In China, some companies threatened with delisting do attract speculative investors who are betting on their value as potential backdoor listings. Also, there are funds that chase delisting shares on the expectation that the companies will be restructured and rise again on over-the-counter markets. In some cases, delisted companies may have opportunities to relist if they meet certain criteria.

However, as a ChiNext-listed company, Xintai can’t be used as a back-door listing, according to regulatory rules. And Zhang made it clear at his media briefing that the company’s many deceptions disqualify it from ever listing again.

Wen Deyi, chairman of Xintai, said he is considering a plan to declare the company bankrupt, with debt of more than 600 million yuan.

Shares of Xintai are expected to drop by their daily limit in the remaining trading days. GF Fund Management Co Ltd reduced the estimated valuation of Xintai shares to zero.

Some investors have taunted those still purchasing the shares as “suicide buyers.”

“Buying Xintai now is equivalent to throwing money into water,” said a post in an online stock trading community. “Could it be that there are some wealthy Samaritans trying to save trapped shareholders?”

The shenanigans have prompted some to suggest conspiracy theories. Are some big account players selling and buying Xintai shares from one another to give the false impression that the stock is still actively traded, hoping to rope in enough naive retail buyers to give themselves a selling exit?
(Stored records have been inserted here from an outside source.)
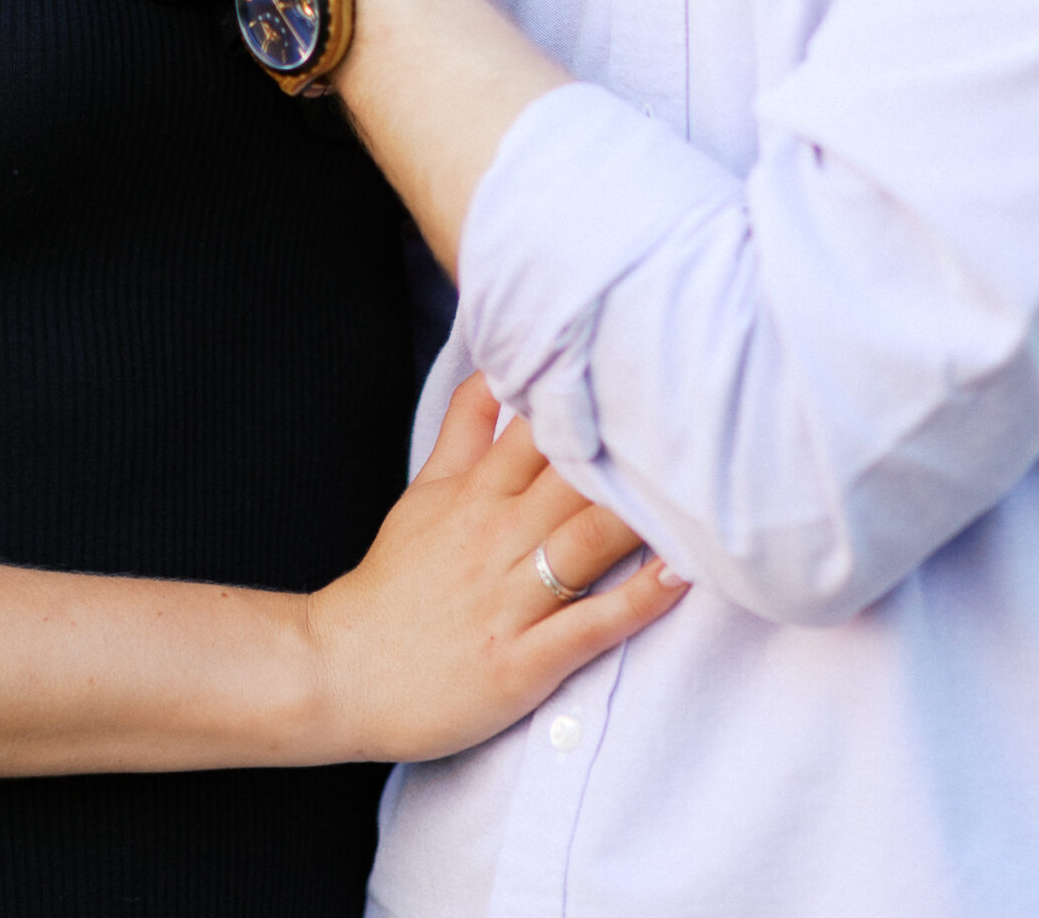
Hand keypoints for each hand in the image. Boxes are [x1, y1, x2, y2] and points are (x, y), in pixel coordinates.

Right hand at [305, 372, 686, 762]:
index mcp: (475, 494)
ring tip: (697, 492)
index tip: (644, 371)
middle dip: (628, 452)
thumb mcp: (425, 492)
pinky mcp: (520, 662)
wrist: (342, 674)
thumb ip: (466, 430)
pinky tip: (678, 578)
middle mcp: (495, 537)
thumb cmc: (395, 583)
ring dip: (642, 519)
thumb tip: (496, 364)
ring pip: (584, 543)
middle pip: (572, 479)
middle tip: (690, 420)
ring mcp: (509, 600)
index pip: (539, 430)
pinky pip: (586, 627)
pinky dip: (636, 604)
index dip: (592, 399)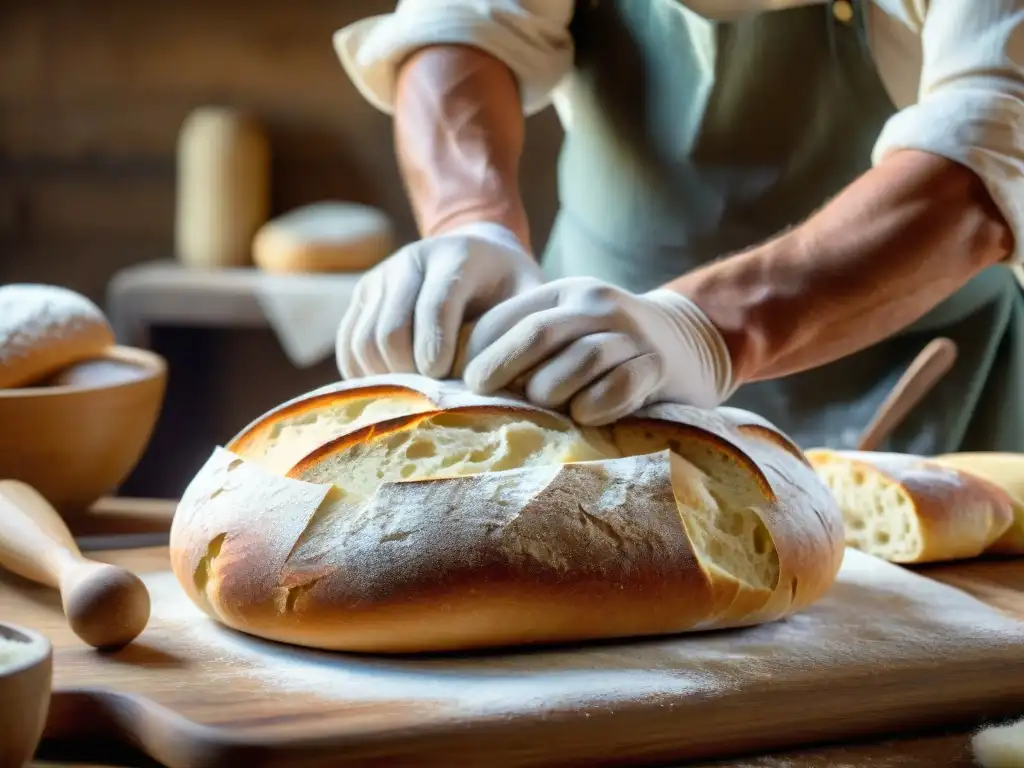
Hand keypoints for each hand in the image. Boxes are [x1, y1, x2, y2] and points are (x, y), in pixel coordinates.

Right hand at [336, 222, 544, 378]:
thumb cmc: (510, 286)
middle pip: (389, 330)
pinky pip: (348, 344)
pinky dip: (365, 374)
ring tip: (416, 395)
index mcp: (456, 256)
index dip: (435, 349)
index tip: (443, 380)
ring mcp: (380, 277)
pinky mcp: (361, 296)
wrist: (478, 250)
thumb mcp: (531, 296)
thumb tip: (509, 382)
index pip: (433, 306)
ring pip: (363, 341)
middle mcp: (410, 260)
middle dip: (409, 372)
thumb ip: (525, 330)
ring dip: (386, 378)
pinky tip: (395, 388)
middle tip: (432, 397)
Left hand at [462, 278, 735, 424]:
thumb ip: (528, 346)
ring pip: (581, 358)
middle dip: (502, 364)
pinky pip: (623, 384)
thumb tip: (470, 384)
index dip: (481, 347)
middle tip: (481, 393)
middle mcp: (597, 304)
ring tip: (542, 406)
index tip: (464, 379)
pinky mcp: (658, 364)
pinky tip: (584, 415)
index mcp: (566, 293)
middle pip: (539, 332)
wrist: (691, 340)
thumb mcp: (570, 331)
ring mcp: (631, 333)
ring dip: (552, 388)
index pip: (511, 315)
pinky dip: (598, 403)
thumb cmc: (609, 348)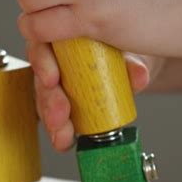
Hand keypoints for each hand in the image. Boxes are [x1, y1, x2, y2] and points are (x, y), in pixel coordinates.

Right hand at [27, 40, 154, 150]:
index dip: (43, 63)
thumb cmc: (125, 48)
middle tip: (60, 114)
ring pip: (45, 102)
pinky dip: (60, 133)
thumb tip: (140, 76)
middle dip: (48, 100)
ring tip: (62, 135)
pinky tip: (64, 143)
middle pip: (41, 79)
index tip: (52, 79)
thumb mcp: (130, 50)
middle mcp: (55, 61)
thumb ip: (133, 62)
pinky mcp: (64, 107)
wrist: (134, 64)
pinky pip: (56, 120)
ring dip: (52, 120)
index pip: (42, 46)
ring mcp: (58, 86)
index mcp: (63, 38)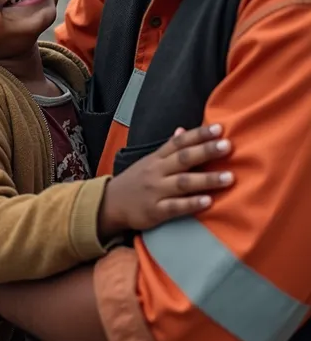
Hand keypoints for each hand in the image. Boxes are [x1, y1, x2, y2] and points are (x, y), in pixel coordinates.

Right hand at [98, 124, 232, 235]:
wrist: (110, 203)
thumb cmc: (136, 181)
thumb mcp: (149, 161)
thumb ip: (168, 148)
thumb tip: (183, 130)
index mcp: (157, 158)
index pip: (179, 142)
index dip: (199, 134)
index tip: (219, 128)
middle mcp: (157, 171)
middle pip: (183, 159)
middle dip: (206, 151)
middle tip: (227, 146)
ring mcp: (155, 191)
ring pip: (183, 183)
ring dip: (206, 179)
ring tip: (229, 177)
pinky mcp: (155, 211)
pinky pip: (175, 207)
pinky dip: (191, 204)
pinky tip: (208, 202)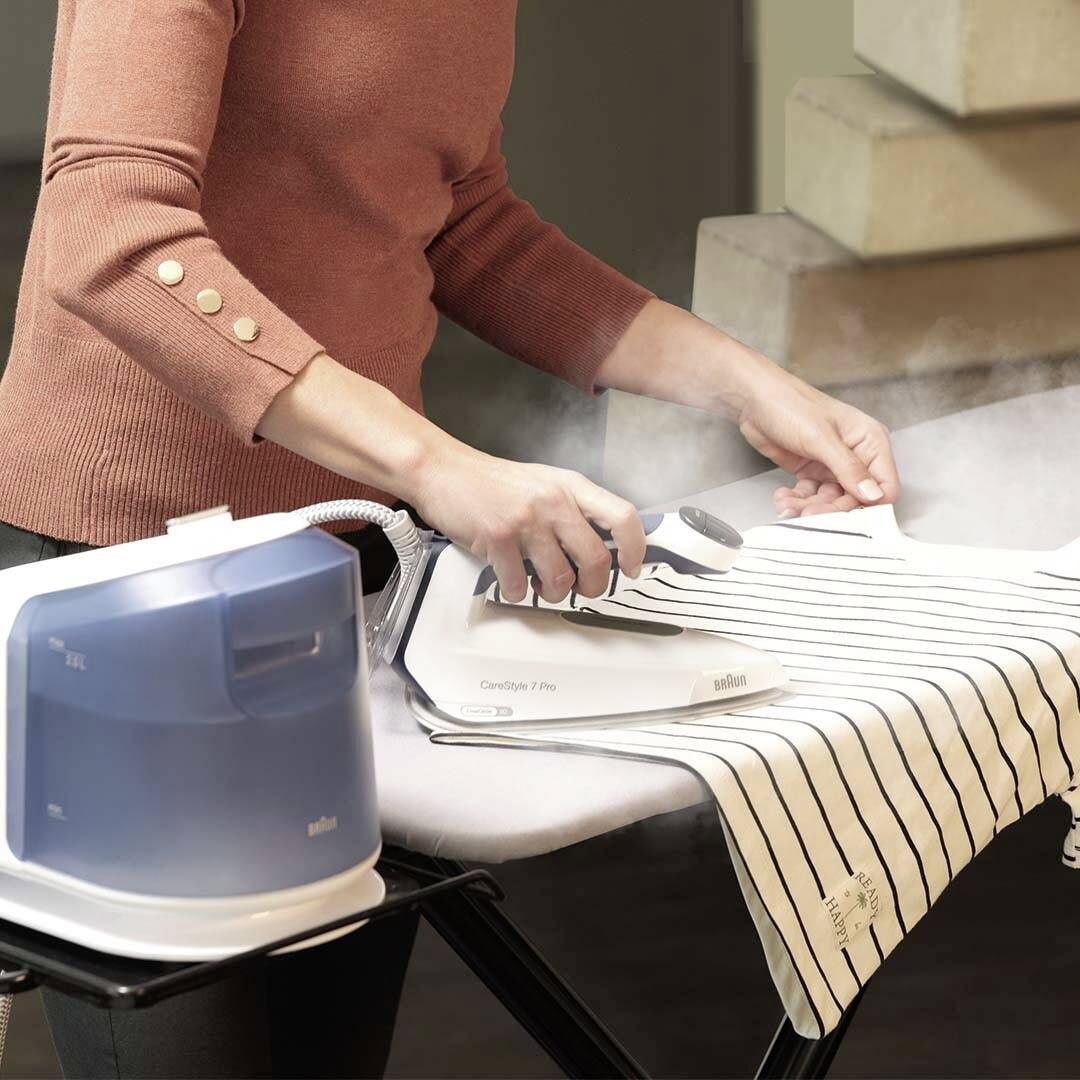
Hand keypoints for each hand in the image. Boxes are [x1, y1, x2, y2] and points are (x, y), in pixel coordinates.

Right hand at [410, 444, 646, 602]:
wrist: (443, 471)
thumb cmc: (492, 483)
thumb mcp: (543, 483)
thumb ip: (573, 509)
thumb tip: (602, 549)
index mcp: (571, 486)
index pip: (623, 517)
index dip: (635, 549)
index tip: (630, 568)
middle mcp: (554, 501)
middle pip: (596, 559)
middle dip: (593, 587)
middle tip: (581, 590)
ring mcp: (526, 520)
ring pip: (560, 579)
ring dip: (552, 594)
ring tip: (540, 587)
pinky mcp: (498, 538)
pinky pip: (519, 585)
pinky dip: (516, 592)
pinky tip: (511, 581)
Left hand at [731, 353, 899, 517]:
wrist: (754, 399)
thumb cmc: (789, 404)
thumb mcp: (821, 437)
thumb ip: (848, 468)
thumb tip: (873, 495)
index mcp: (870, 441)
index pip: (885, 485)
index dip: (870, 506)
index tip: (848, 518)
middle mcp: (856, 455)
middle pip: (855, 498)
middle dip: (831, 509)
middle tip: (808, 514)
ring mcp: (833, 464)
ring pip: (830, 501)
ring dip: (809, 507)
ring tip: (788, 505)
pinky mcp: (812, 471)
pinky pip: (811, 496)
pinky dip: (797, 501)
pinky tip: (784, 498)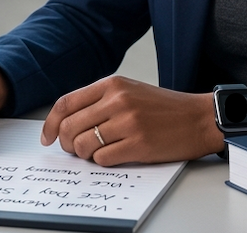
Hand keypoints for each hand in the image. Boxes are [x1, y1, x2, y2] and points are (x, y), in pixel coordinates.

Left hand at [40, 76, 221, 165]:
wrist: (199, 118)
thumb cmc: (164, 108)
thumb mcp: (130, 91)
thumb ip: (100, 101)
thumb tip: (67, 123)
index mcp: (112, 84)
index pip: (66, 103)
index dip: (51, 124)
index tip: (47, 137)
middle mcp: (117, 100)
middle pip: (70, 127)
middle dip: (66, 143)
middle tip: (75, 149)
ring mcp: (128, 122)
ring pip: (84, 145)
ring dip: (84, 154)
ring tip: (96, 153)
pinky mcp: (139, 144)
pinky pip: (103, 159)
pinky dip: (102, 162)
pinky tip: (114, 156)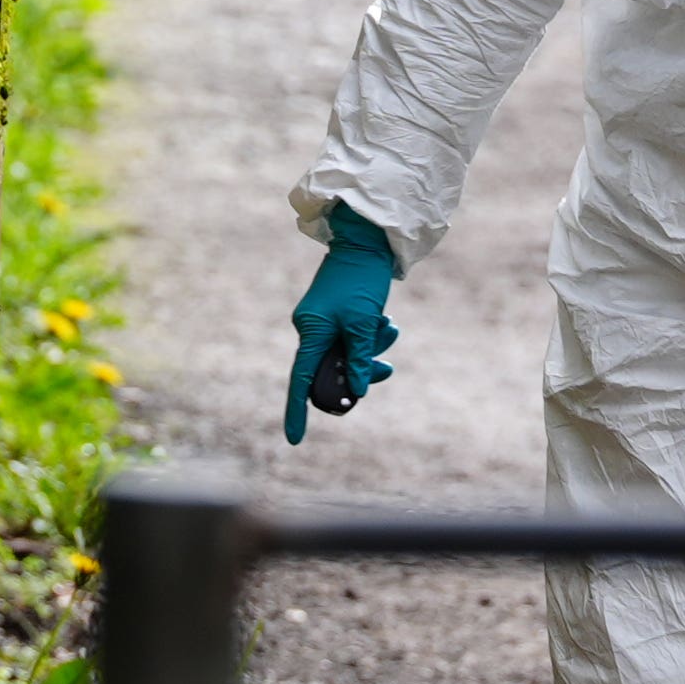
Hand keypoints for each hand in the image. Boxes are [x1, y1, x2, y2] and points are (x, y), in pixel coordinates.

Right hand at [285, 216, 398, 439]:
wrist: (366, 243)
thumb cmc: (362, 281)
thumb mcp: (365, 324)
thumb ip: (360, 360)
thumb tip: (356, 391)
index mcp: (311, 332)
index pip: (300, 381)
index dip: (297, 411)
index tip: (295, 440)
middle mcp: (310, 330)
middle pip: (331, 370)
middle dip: (360, 370)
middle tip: (386, 368)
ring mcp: (321, 323)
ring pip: (346, 355)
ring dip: (371, 350)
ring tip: (390, 327)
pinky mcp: (333, 316)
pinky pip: (350, 340)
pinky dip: (369, 338)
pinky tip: (386, 324)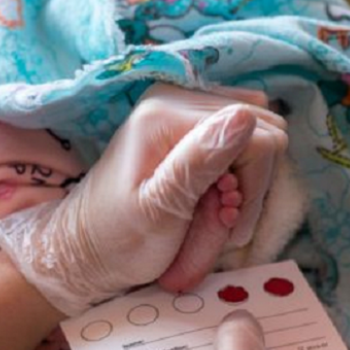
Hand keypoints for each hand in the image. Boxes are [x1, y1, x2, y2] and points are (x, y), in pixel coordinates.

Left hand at [0, 106, 261, 315]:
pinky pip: (241, 147)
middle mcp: (177, 98)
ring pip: (257, 143)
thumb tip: (245, 117)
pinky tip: (212, 207)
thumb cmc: (117, 241)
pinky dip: (235, 182)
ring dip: (244, 189)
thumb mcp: (159, 209)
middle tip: (220, 223)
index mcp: (167, 112)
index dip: (253, 187)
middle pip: (264, 135)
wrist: (84, 251)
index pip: (259, 138)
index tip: (226, 221)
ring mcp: (184, 109)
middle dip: (250, 187)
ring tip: (213, 221)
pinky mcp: (189, 126)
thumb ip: (200, 161)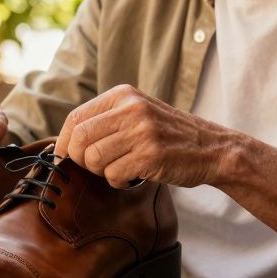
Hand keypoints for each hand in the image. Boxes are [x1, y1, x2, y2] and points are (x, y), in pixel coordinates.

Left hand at [54, 84, 237, 188]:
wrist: (213, 148)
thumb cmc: (169, 135)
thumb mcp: (138, 112)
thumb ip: (106, 119)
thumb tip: (64, 140)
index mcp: (124, 96)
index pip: (76, 117)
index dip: (63, 141)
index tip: (64, 156)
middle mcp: (132, 110)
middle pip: (80, 139)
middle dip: (78, 159)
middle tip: (92, 167)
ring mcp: (143, 132)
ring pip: (94, 158)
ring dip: (99, 172)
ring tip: (117, 170)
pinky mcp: (152, 156)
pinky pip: (114, 175)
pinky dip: (117, 182)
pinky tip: (131, 177)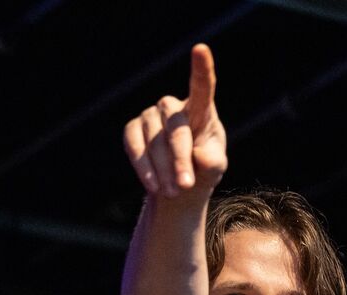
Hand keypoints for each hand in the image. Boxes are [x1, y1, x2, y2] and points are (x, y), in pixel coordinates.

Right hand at [121, 43, 226, 198]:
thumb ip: (213, 162)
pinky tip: (153, 186)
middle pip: (176, 129)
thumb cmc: (202, 169)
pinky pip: (135, 147)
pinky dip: (144, 169)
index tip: (201, 49)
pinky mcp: (132, 130)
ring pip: (154, 143)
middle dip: (181, 159)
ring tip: (173, 193)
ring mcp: (150, 116)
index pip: (202, 88)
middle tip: (186, 186)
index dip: (201, 69)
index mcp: (200, 110)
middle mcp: (172, 107)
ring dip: (163, 170)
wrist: (177, 184)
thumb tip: (201, 157)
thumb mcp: (214, 168)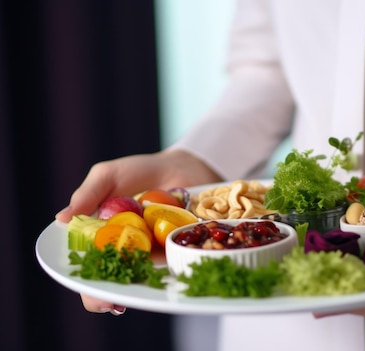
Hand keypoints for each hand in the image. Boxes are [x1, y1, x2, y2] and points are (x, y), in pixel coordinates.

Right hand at [56, 149, 221, 314]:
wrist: (180, 165)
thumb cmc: (138, 171)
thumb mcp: (108, 176)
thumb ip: (88, 194)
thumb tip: (62, 219)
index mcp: (104, 238)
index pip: (91, 268)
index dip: (88, 287)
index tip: (94, 297)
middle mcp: (129, 250)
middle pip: (117, 280)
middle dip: (114, 296)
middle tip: (114, 305)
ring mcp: (155, 250)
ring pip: (147, 277)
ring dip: (146, 288)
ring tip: (143, 294)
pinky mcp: (179, 245)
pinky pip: (175, 260)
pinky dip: (175, 269)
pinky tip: (175, 275)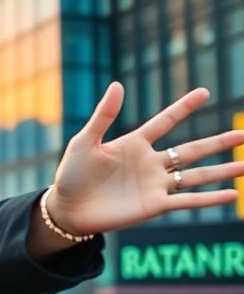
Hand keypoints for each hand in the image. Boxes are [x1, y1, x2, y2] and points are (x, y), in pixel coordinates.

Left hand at [45, 84, 243, 235]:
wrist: (67, 208)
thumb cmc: (71, 174)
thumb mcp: (85, 141)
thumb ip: (103, 116)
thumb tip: (117, 84)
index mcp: (134, 144)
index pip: (164, 121)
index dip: (183, 108)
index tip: (204, 92)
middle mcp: (150, 163)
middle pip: (191, 150)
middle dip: (217, 142)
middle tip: (243, 134)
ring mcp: (155, 185)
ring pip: (195, 175)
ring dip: (222, 170)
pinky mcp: (154, 205)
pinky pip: (187, 201)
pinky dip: (209, 198)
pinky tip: (232, 194)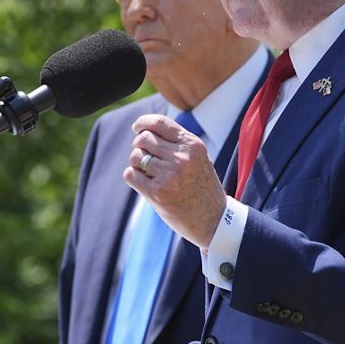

Tu Jun, analyst of Shanghai Securities Co Ltd, dismisses that likelihood.

“It would be technically difficult, considering the huge selling pressure and the cost of transaction fees,” he said.

Tu said the more likely explanation is that some investors simply aren’t paying enough attention to what’s going on in the market and see the declining price of Xintai shares as a buying opportunity.

A number of brokerages have stepped up efforts to warn investors about the risk, through pop-up notices on their trading terminals and message sent to clients. Orient Securities Co Ltd is now requiring clients who want to purchase Xintai shares to show up in person rather than execute transactions online.